Um Milhão de Pessoas Foram Atingidas Por Esta Misteriosa Doença Antes De Desaparecer
No filme Awakenings (Despertares), a personagem de Robert De Niro lamenta: “As pessoas esqueceram-se do que é a vida”, depois de reviver de um estado de paragem de 30 anos. Este filme, baseado na história verídica do Dr. Oliver Sacks, explora a vida de indivíduos afectados pela encefalite letárgica, ou “doença do sono”.
Longe de ser rara, esta doença afectou mais de um milhão de pessoas durante e após a Primeira Guerra Mundial, tendo depois desaparecido misteriosamente durante um século. A pergunta que permanece sem resposta é: o que a causou?
Descrita pela primeira vez por um neurologista em Viena, em 1917, a doença começou com sintomas semelhantes aos da gripe, mas rapidamente divergiu. Alguns doentes tornavam-se incapazes de dormir, enquanto outros ficavam tão letárgicos que só conseguiam acordar por breves instantes para comer. Cerca de metade morreu nesta fase inicial, mas os que sobreviveram enfrentaram desafios desconcertantes. Muitos regressavam ao trabalho, mas mais tarde sentiam rigidez, movimentos lentos e posições fixas dos olhos.

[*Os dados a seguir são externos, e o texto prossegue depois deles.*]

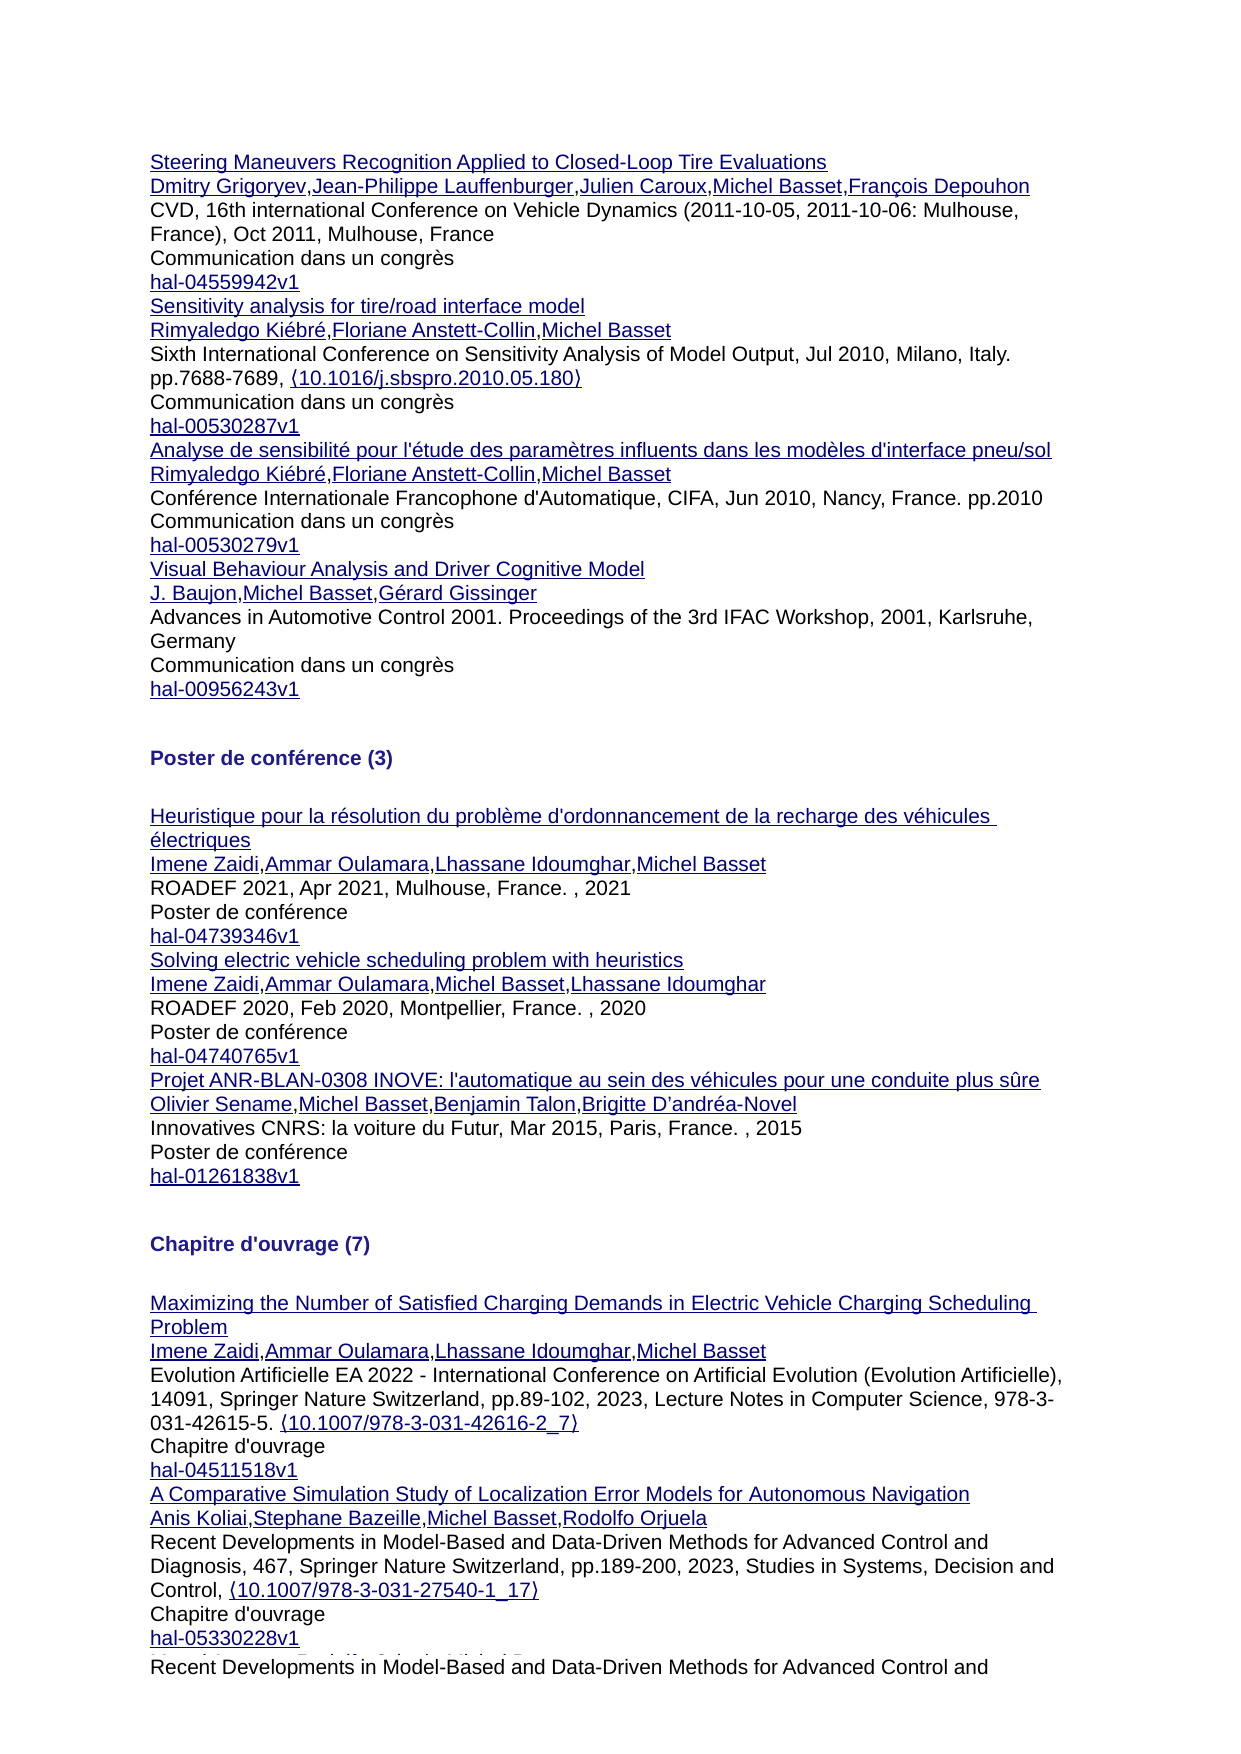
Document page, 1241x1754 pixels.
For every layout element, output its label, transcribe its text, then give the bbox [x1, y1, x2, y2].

table_cell Analyse de sensibilité pour l'étude des paramètres influents dans les modèles d'interface pneu/sol Rimyaledgo Kiébré,Floriane Anstett-Collin,Michel Basset Conférence Internationale Francophone d'Automatique, CIFA, Jun 2010, Nancy, France. pp.2010 Communication dans un congrès hal-00530279v1 [150, 438, 1090, 557]
subtitle Poster de conférence (3) [150, 746, 1090, 770]
table_header Heuristique pour la résolution du problème d'ordonnancement de la recharge des véhicules électriques Imene Zaidi,Ammar Oulamara,Lhassane Idoumghar,Michel Basset ROADEF 2021, Apr 2021, Mulhouse, France. , 2021 Poster de conférence hal-04739346v1 [150, 804, 1090, 948]
table_cell A Cooperative Centralized MPC for Collision Avoidance of a Fleet of AVs Manel Ammour,Rodolfo Orjuela,Michel Basset Recent Developments in Model-Based and Data-Driven Methods for Advanced Control and Diagnosis, 467, Springer Nature Switzerland, pp.297-307, 2023, Studies in Systems, Decision and Control, ⟨10.1007/978-3-031-27540-1_26⟩ Chapitre d'ouvrage hal-05330232v1 [150, 1650, 1090, 1679]
table_cell Steering Maneuvers Recognition Applied to Closed-Loop Tire Evaluations Dmitry Grigoryev,Jean-Philippe Lauffenburger,Julien Caroux,Michel Basset,François Depouhon CVD, 16th international Conference on Vehicle Dynamics (2011-10-05, 2011-10-06: Mulhouse, France), Oct 2011, Mulhouse, France Communication dans un congrès hal-04559942v1 [150, 150, 1090, 294]
table_cell Visual Behaviour Analysis and Driver Cognitive Model J. Baujon,Michel Basset,Gérard Gissinger Advances in Automotive Control 2001. Proceedings of the 3rd IFAC Workshop, 2001, Karlsruhe, Germany Communication dans un congrès hal-00956243v1 [150, 557, 1090, 701]
subtitle Chapitre d'ouvrage (7) [150, 1232, 1090, 1256]
table_cell Solving electric vehicle scheduling problem with heuristics Imene Zaidi,Ammar Oulamara,Michel Basset,Lhassane Idoumghar ROADEF 2020, Feb 2020, Montpellier, France. , 2020 Poster de conférence hal-04740765v1 [150, 948, 1090, 1068]
table_cell Projet ANR-BLAN-0308 INOVE: l'automatique au sein des véhicules pour une conduite plus sûre Olivier Sename,Michel Basset,Benjamin Talon,Brigitte D’andréa-Novel Innovatives CNRS: la voiture du Futur, Mar 2015, Paris, France. , 2015 Poster de conférence hal-01261838v1 [150, 1068, 1090, 1187]
table_cell A Comparative Simulation Study of Localization Error Models for Autonomous Navigation Anis Koliai,Stephane Bazeille,Michel Basset,Rodolfo Orjuela Recent Developments in Model-Based and Data-Driven Methods for Advanced Control and Diagnosis, 467, Springer Nature Switzerland, pp.189-200, 2023, Studies in Systems, Decision and Control, ⟨10.1007/978-3-031-27540-1_17⟩ Chapitre d'ouvrage hal-05330228v1 [150, 1482, 1090, 1650]
table_cell Sensitivity analysis for tire/road interface model Rimyaledgo Kiébré,Floriane Anstett-Collin,Michel Basset Sixth International Conference on Sensitivity Analysis of Model Output, Jul 2010, Milano, Italy. pp.7688-7689, ⟨10.1016/j.sbspro.2010.05.180⟩ Communication dans un congrès hal-00530287v1 [150, 294, 1090, 437]
table_header Maximizing the Number of Satisfied Charging Demands in Electric Vehicle Charging Scheduling Problem Imene Zaidi,Ammar Oulamara,Lhassane Idoumghar,Michel Basset Evolution Artificielle EA 2022 - International Conference on Artificial Evolution (Evolution Artificielle), 14091, Springer Nature Switzerland, pp.89-102, 2023, Lecture Notes in Computer Science, 978-3-031-42615-5. ⟨10.1007/978-3-031-42616-2_7⟩ Chapitre d'ouvrage hal-04511518v1 [150, 1291, 1090, 1482]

Infelizmente, a doença progredia com frequência, deixando muitos, como a personagem de De Niro, congelados e incapazes de falar ou de se mover. Além disso, alguns doentes desenvolveram um discurso arrastado e alterações no humor, na perceção e na personalidade. Num estudo realizado pelos meus colegas e por mim, identificámos até quatro doentes que apresentavam cleptomania como parte da sua doença.
O que é que pode ter levado a isto?
A determinação da origem de uma doença pode ser complexa. Por exemplo, identificar o VIH como a causa da SIDA e o HPV como a causa do cancro do colo do útero levou tempo e não foi imediatamente claro, à semelhança do que aconteceu com a encefalite letárgica.
Uma vez que a doença apareceu subitamente e depois desapareceu, alguns propuseram uma ligação a uma infeção, especialmente tendo em conta que a gripe espanhola era predominante nessa altura. No entanto, os primeiros casos de encefalite letárgica surgiram ainda mais cedo e não detectámos qualquer vírus da gripe nos cérebros dos indivíduos afectados, o que complica a ligação.
Para aprofundar esta questão, analisámos meticulosamente os registos de mais de 600 pacientes diagnosticados com encefalite letárgica.
Reavaliação da teoria da infeção por gripe em casos de encefalite letárgica
A nossa investigação revelou que apenas 32% dos doentes tiveram sintomas semelhantes aos da gripe no ano anterior à doença e que menos de 1% tinha um familiar afetado, o que põe em causa a teoria da infeção por gripe.
Em seguida, considerámos os factores ambientais. O ano de 1917 foi notável devido à Primeira Guerra Mundial e à mobilização maciça de pessoas e recursos. Embora um novo produto químico pudesse ser um fator, não encontrámos qualquer ligação entre a doença e a exposição a substâncias específicas.
Uma nova teoria sugere que pode estar envolvido um processo autoimune, em que os mecanismos de defesa do corpo atacam erradamente o cérebro. Isto acontece em doenças como a diabetes tipo 1, que resulta de ataques às células pancreáticas, e a doença de Graves, causada por anticorpos que atacam as células da tiroide.
No cérebro, esses ataques podem ser devastadores. Atualmente, reconhecemos a esclerose múltipla como um problema do sistema imunitário e a encefalite autoimune ocorre quando os anticorpos atacam as células nervosas. O nosso estudo sugere que quase metade das pessoas diagnosticadas com encefalite letárgica podem ter tido encefalite autoimune, apesar de não corresponder a nenhum dos tipos reconhecidos atualmente.
Compreender a variedade de sintomas da doença de início súbito
Mas como é que isto explica uma doença que apareceu de repente e causou sintomas variados? Alguns pacientes apresentavam movimentos e pensamentos significativamente lentos, enquanto outros tinham alucinações, delírios bizarros ou um senso distorcido de certo e errado.
Isto leva-nos de volta à teoria da infeção. Certas doenças auto-imunes podem ser desencadeadas por infecções que se assemelham a substâncias familiares, confundindo o sistema imunitário. Uma vez reconhecidas, o corpo arrisca-se a atacar as suas próprias defesas.
Então, será que este entendimento é importante? Será que devemos investigar uma pandemia que já teve o seu último sobrevivente há duas décadas? Infelizmente, a encefalite letárgica não foi a primeira epidemia neurológica. Se não desvendarmos este mistério, podemos não estar preparados para a próxima.